Beginning at the line that contains "pinky pip: (255, 252)" and finishing at the line that contains "pinky tip: (54, 90)", output the data below exactly. Include both end lines and no pictures.

Start of Block

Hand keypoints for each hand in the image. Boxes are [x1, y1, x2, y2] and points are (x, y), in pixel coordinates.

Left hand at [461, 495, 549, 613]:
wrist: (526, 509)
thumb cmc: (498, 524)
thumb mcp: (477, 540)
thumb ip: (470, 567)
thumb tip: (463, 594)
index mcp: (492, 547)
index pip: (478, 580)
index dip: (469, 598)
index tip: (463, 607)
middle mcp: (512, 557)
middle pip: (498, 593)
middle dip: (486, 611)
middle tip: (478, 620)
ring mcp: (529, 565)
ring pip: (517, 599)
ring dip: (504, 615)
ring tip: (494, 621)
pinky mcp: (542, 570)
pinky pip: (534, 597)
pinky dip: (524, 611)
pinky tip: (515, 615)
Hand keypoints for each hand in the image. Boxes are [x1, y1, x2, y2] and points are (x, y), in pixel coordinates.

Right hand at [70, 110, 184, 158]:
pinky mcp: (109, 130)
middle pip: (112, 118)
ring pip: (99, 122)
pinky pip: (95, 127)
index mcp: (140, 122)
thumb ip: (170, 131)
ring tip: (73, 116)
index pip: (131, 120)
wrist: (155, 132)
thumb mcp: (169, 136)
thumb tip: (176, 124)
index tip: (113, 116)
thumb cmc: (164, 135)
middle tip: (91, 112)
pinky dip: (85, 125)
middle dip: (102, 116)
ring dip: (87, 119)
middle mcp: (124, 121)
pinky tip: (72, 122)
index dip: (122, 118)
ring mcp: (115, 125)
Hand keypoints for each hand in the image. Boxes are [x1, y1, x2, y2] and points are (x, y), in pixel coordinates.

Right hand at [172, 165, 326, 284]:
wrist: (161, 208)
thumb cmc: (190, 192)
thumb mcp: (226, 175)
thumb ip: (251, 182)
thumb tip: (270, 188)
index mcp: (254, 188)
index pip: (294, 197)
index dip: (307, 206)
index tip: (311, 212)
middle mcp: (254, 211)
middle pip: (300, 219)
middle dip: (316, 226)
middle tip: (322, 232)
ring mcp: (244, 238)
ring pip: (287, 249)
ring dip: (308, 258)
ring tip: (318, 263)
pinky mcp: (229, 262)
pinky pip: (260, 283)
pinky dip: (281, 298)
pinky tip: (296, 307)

End of Block
Start of Block

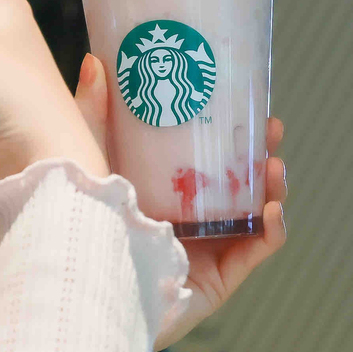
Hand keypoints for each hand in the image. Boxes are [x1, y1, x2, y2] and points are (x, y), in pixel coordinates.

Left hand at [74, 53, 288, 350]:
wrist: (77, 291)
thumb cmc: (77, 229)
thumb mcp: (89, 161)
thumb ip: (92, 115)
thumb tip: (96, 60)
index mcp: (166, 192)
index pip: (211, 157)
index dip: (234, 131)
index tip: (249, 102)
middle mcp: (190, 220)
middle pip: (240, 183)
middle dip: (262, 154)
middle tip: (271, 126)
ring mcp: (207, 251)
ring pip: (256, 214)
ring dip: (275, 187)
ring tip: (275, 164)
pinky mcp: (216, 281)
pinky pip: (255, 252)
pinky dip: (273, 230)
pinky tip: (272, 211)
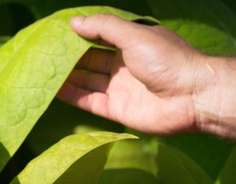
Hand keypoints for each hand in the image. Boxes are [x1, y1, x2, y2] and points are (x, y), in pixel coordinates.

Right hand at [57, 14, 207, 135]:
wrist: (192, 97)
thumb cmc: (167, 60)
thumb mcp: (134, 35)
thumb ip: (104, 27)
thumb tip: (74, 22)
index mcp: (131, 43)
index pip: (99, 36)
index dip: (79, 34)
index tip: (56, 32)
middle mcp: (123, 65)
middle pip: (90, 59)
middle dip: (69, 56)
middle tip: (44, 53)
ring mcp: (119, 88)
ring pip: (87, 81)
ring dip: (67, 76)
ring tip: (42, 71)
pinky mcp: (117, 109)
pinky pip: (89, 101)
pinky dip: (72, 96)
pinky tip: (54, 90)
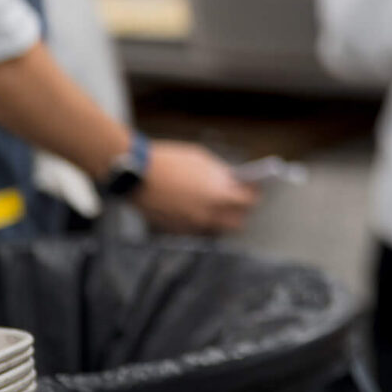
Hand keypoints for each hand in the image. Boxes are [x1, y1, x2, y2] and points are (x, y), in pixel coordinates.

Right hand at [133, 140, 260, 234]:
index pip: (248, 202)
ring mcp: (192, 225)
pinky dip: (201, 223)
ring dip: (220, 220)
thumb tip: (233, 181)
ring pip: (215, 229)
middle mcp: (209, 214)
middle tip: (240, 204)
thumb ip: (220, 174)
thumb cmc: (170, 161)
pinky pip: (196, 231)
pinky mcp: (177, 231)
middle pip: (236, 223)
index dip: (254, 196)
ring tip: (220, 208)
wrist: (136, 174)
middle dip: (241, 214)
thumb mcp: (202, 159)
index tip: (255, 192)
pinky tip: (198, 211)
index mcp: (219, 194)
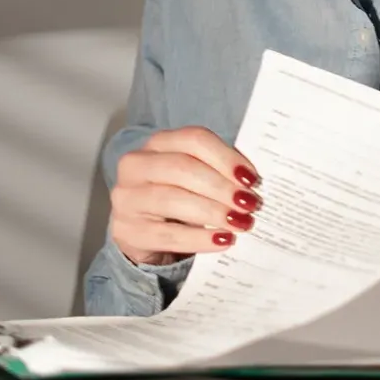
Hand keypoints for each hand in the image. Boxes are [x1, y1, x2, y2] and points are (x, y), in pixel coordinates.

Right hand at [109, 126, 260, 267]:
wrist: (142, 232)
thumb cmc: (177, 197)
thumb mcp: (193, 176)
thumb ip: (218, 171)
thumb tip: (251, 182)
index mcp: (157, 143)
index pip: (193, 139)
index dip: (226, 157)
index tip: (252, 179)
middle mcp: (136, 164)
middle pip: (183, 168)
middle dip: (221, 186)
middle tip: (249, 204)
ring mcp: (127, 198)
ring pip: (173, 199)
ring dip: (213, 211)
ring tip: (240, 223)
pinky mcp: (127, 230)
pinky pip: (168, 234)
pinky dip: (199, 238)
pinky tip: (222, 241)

End of Block
Start of Block

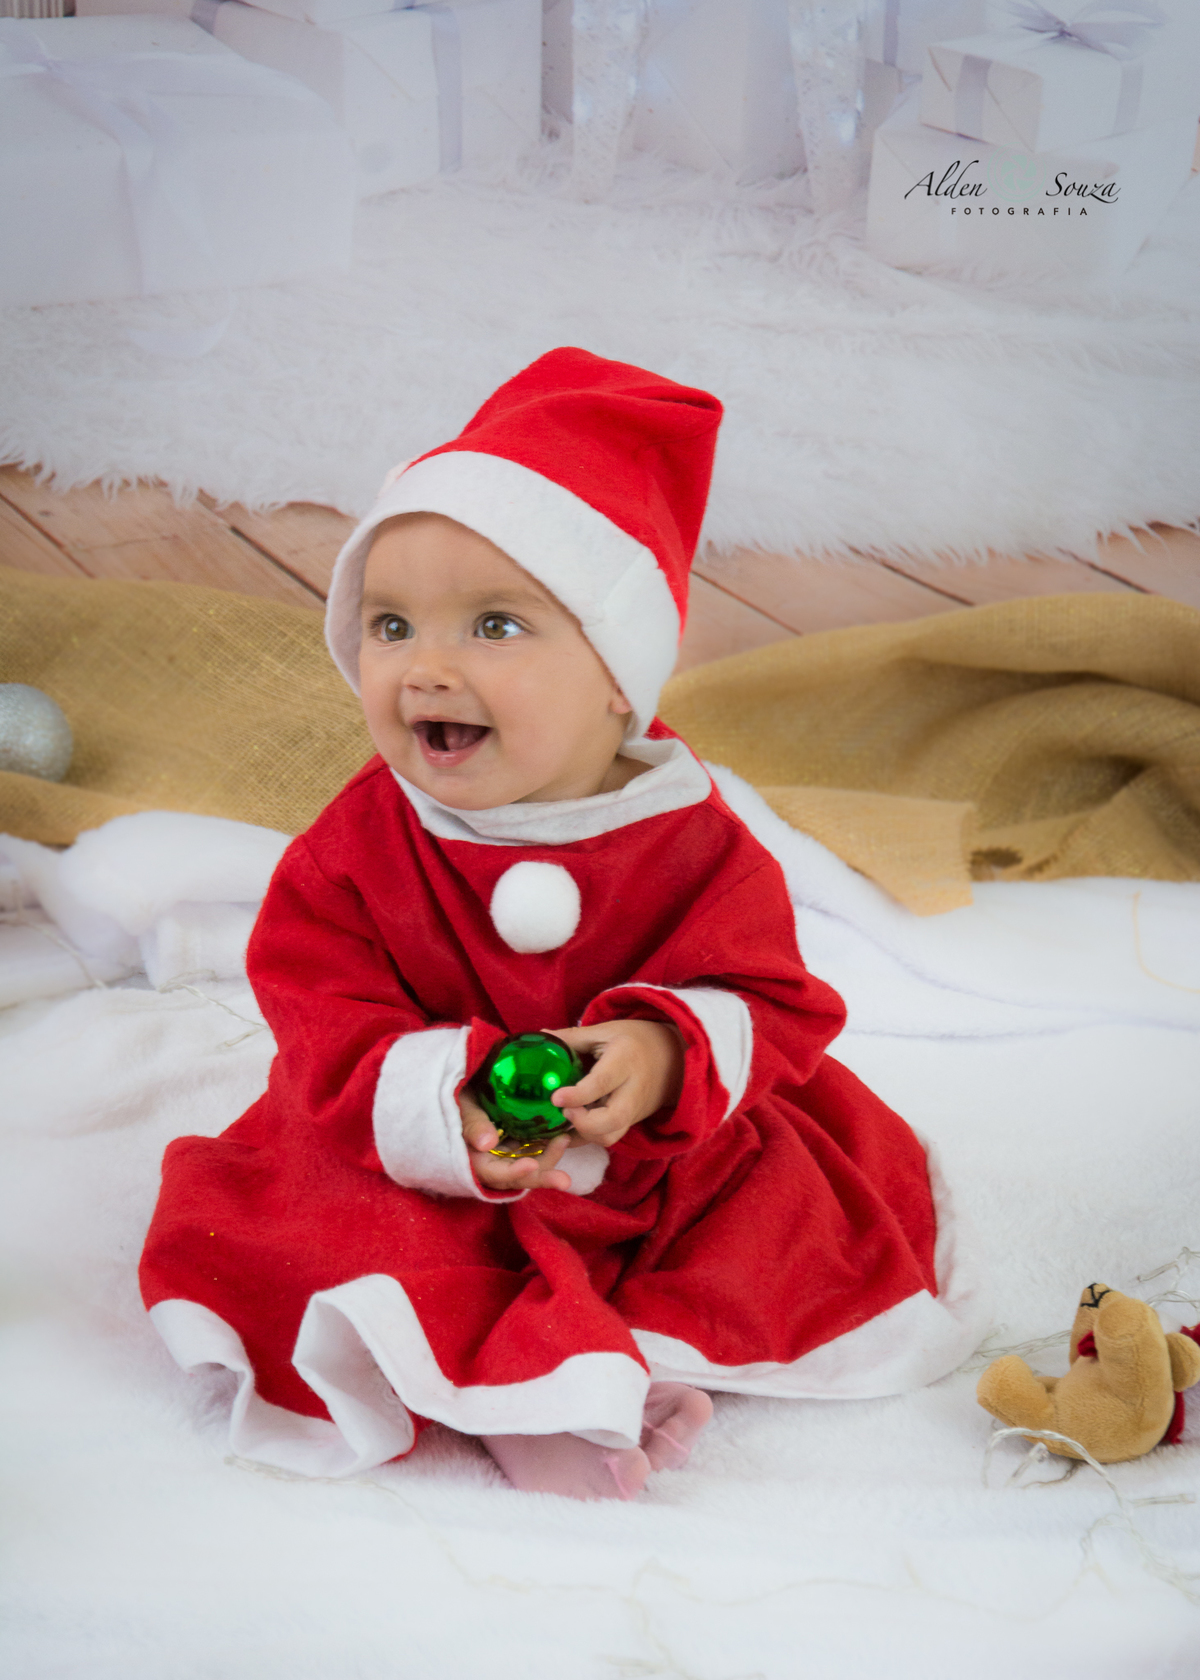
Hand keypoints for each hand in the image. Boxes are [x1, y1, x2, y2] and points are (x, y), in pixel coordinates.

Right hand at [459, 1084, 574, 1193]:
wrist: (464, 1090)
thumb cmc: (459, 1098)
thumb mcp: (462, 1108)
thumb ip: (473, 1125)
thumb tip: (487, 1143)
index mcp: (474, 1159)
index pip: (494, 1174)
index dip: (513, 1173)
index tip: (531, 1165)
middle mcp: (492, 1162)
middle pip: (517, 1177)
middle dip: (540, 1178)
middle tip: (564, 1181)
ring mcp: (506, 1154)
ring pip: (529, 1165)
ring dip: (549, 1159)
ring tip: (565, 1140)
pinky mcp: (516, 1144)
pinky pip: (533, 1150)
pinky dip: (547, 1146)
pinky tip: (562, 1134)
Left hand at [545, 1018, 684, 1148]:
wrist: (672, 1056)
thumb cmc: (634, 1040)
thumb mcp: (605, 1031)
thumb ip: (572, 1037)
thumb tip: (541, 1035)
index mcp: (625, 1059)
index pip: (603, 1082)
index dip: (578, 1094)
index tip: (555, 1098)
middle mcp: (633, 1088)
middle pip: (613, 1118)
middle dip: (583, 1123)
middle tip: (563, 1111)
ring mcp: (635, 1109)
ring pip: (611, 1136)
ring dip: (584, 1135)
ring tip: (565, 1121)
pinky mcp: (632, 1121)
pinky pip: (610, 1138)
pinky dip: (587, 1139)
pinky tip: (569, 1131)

End of Block

Expected answer:
pinky pip: (255, 252)
pinky dip: (273, 230)
pinky tip: (272, 211)
Hand keypoints for each hand in the image. Boxes are [x1, y1, x2, y2] and points are (x, y), in pixel coordinates.

Right hand at [57, 14, 207, 135]:
wrist: (192, 97)
thumb cmc: (167, 60)
thumb mcp: (134, 35)
thumb ip: (104, 27)
thumb tip: (74, 22)
index mcp: (131, 43)
index pip: (99, 36)
index dip: (79, 34)
index tip: (56, 32)
middle mcp: (123, 65)
middle pip: (90, 59)
middle dip: (69, 56)
middle tip: (44, 53)
ring mcp: (119, 88)
ring pip: (87, 81)
ring dip: (67, 76)
ring tip: (42, 71)
pinky mcp: (117, 109)
pinky pip: (89, 101)
pinky dip: (72, 96)
pinky tip: (54, 90)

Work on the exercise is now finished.